Racconti brevi, taluni brevissimi. E una scrittura che, per ogni racconto, porta a doversi fermare, sì, perché quelle due o tre pagine, talvolta anche dieci, sono un intero romanzo, lì c’è tutto. C’è la storia, ci sono i personaggi, c’è la città, il quartiere; ci sono i popoli e le culture; c’è il passato, c’è la vecchia Europa della fuga e dell’emigrazione.

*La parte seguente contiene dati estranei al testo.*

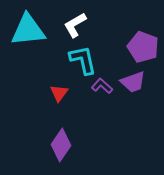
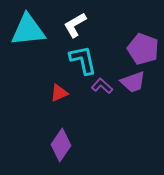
purple pentagon: moved 2 px down
red triangle: rotated 30 degrees clockwise
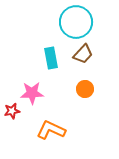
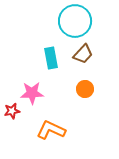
cyan circle: moved 1 px left, 1 px up
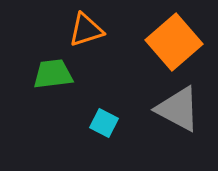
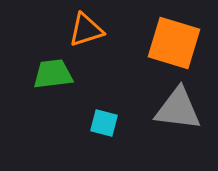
orange square: moved 1 px down; rotated 32 degrees counterclockwise
gray triangle: rotated 21 degrees counterclockwise
cyan square: rotated 12 degrees counterclockwise
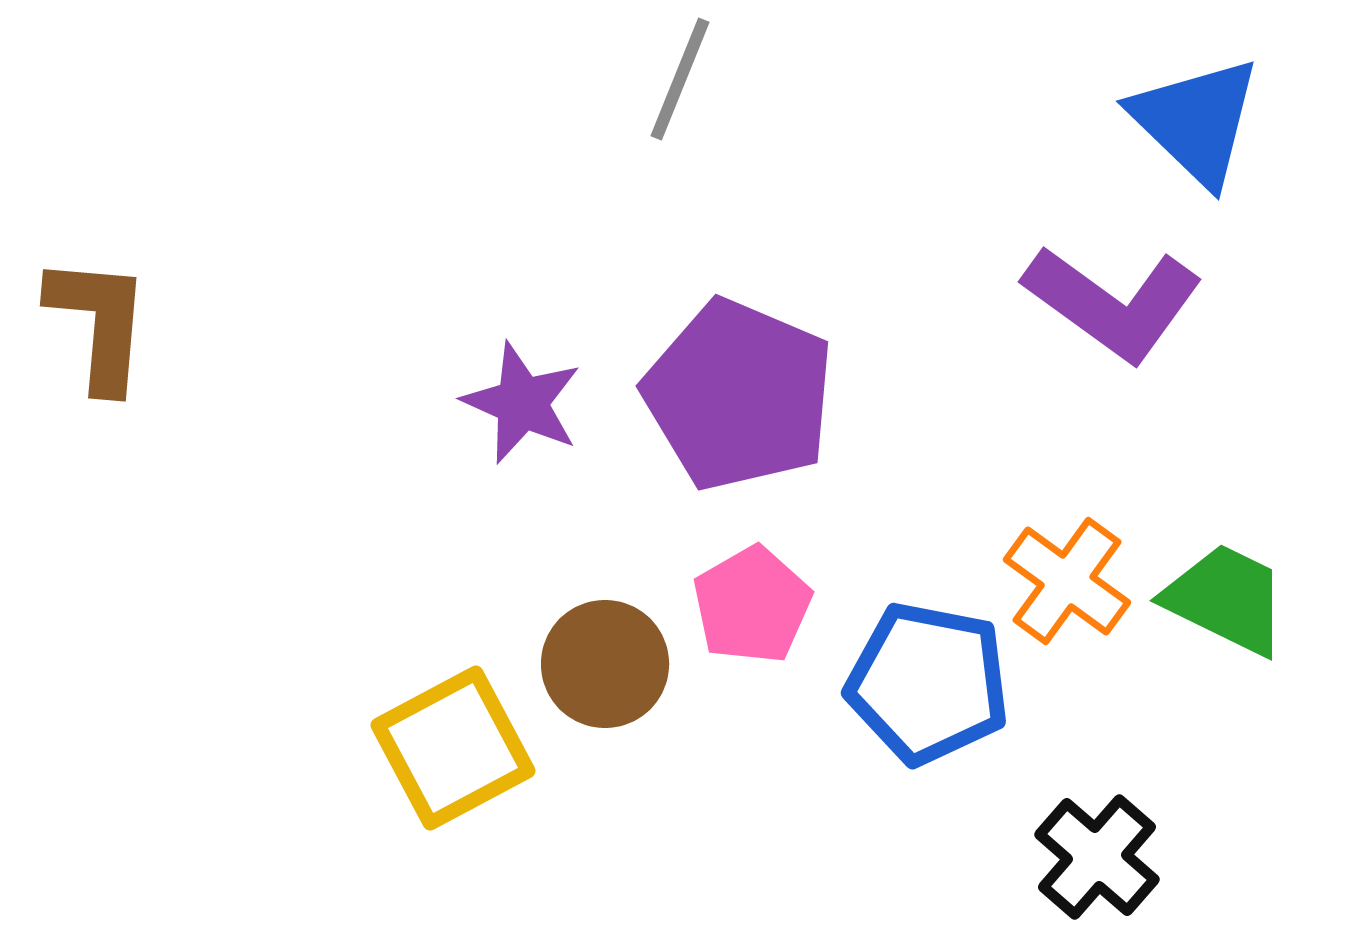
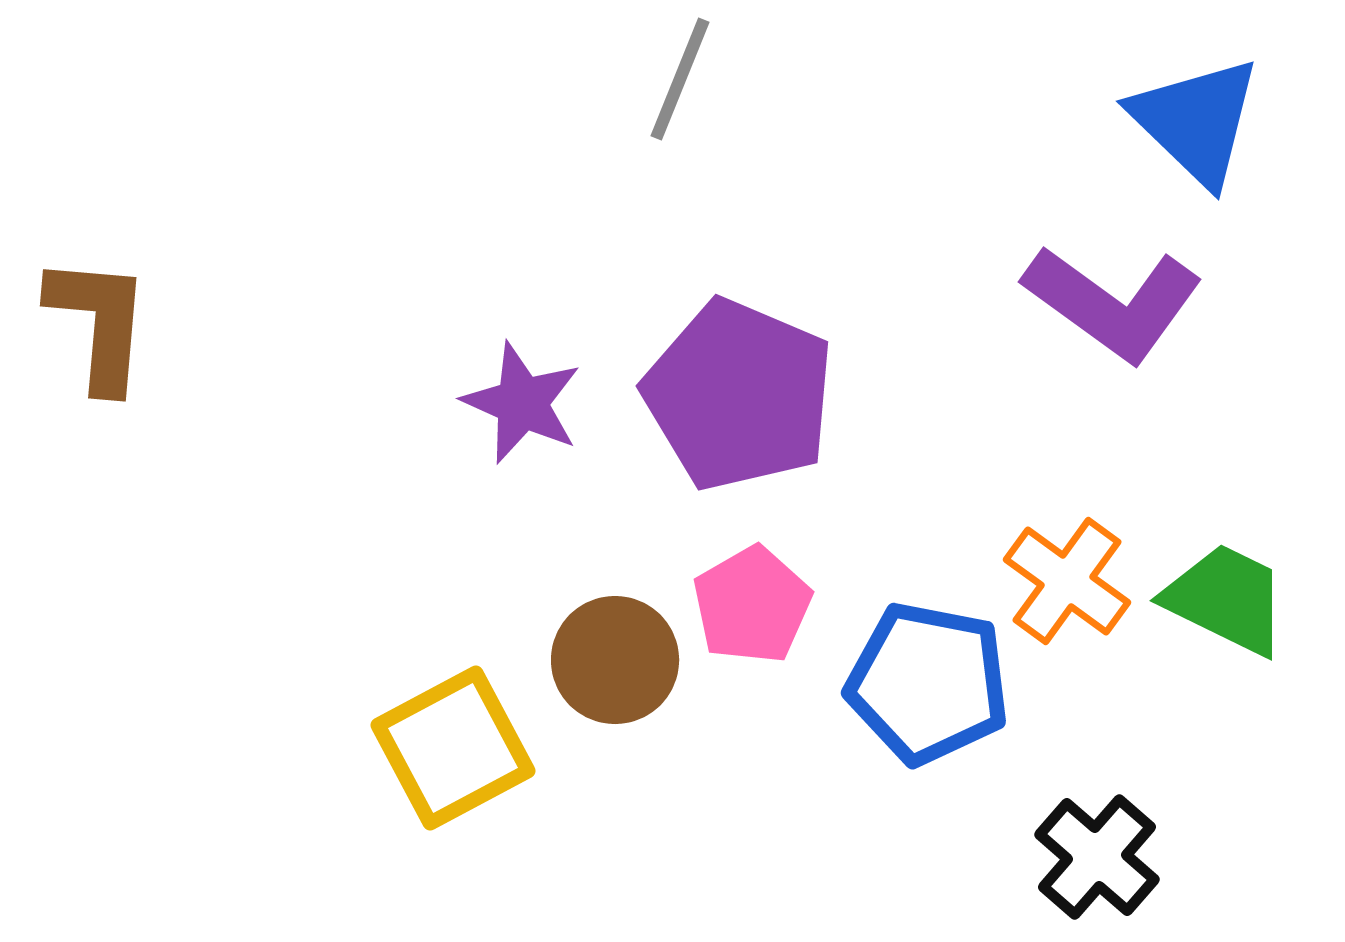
brown circle: moved 10 px right, 4 px up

E Jack racconta: “Mio padre e mia madre venivano da un paesino della Polonia. Avevano tre figli. Mio padre decise di andare in America (…). Intanto in Polonia c’era la carestia. Non la fame che gli americani soffrono sei o sette volte al giorno. La Carestia, che ordina al corpo di consumare se stesso. Prima il grasso, poi la carne, poi i muscoli e infine il sangue. La carestia divorò ben presto i corpi dei piccoli.”
“Mio padre andò a prendere mia madre alla nave. Le guardò la faccia, e le mani. Non aveva bambini in braccio, non aveva bambini attaccati alle sottane. Non portava i capelli in due lunghe trecce nere. (…) La prese per mano e la portò a casa.” (…).
“Sono seduti sull’orlo della sedia. Lei si sporge in avanti per leggere alla luce di quella vecchia lampadina. Alle volte lei fa un piccolo sorriso. Allora lui mette giù il giornale e le prende le mani nelle sue come per riscaldargliele. Continua a leggere. Oltre il tavolo e le loro teste, c’è l’oscurità della cucina, della camera da letto, del tinello, l’oscurità piena di ombre dove da bambino mangiavo la sera, facevo i compiti e andavo a letto.”
Il futuro ha sempre una storia da raccontare. Come il passato, che ne risulta illuminato. Talvolta, risolto. Specialmente se la voce che lo ripercorre è, di fondo, capace di ottimismo e allegria, come di dolce affettuoso sarcasmo. Quello dell’incipit di queste storie:
“Vidi il mio ex marito per la strada. Ero seduta sui gradini della nuova biblioteca.
Ciao, vita mia, gli dissi. Il nostro matrimonio era durato ventisette anni, mi sentivo giustificata.
Lui disse, Come? Quale vita? Non la mia.
Io dissi OK. Non è mia abitudine discutere, quando le posizioni sono inconciliabili (…).
Il mio ex marito mi seguì fino al banco della restituzione. (…) Per tanti versi, disse, attribuisco la colpa del fallimento del nostro matrimonio al fatto che tu non abbia mai invitato a cena i Bertram.
E’ possibile, dissi io. D’altra parte, se ben ricordo: primo, quel venerdì mio padre stava male, poi sono nati i bambini, poi ho cominciato ad andare a quelle riunioni del martedì sera, e alla fine è scoppiata la guerra. Dopo, mi sembrava di non conoscerli più, i Bertram. Comunque, hai ragione. Avrei dovuto invitarli a cena.”
Grace Paley (1922 – 2007) è considerata, a ragione, una delle più grandi narratrici del ‘900. Ha scritto poco. Era una donna molto impegnata a vivere, e ad ascoltare gli altri. E ad arrabbiarsi. E a combattere.
Quel che è certo, è che ogni suo racconto, il più breve, costituisce, nella sua scrittura rapida, essenziale, ironica e carica di affetto, una grande narrazione, completa, un film che richiede di essere ripensato e introiettato nella lentezza. Grace Paley ha scritto molto. Tutto.
Einaudi ne ha pubblicato l’opera completa.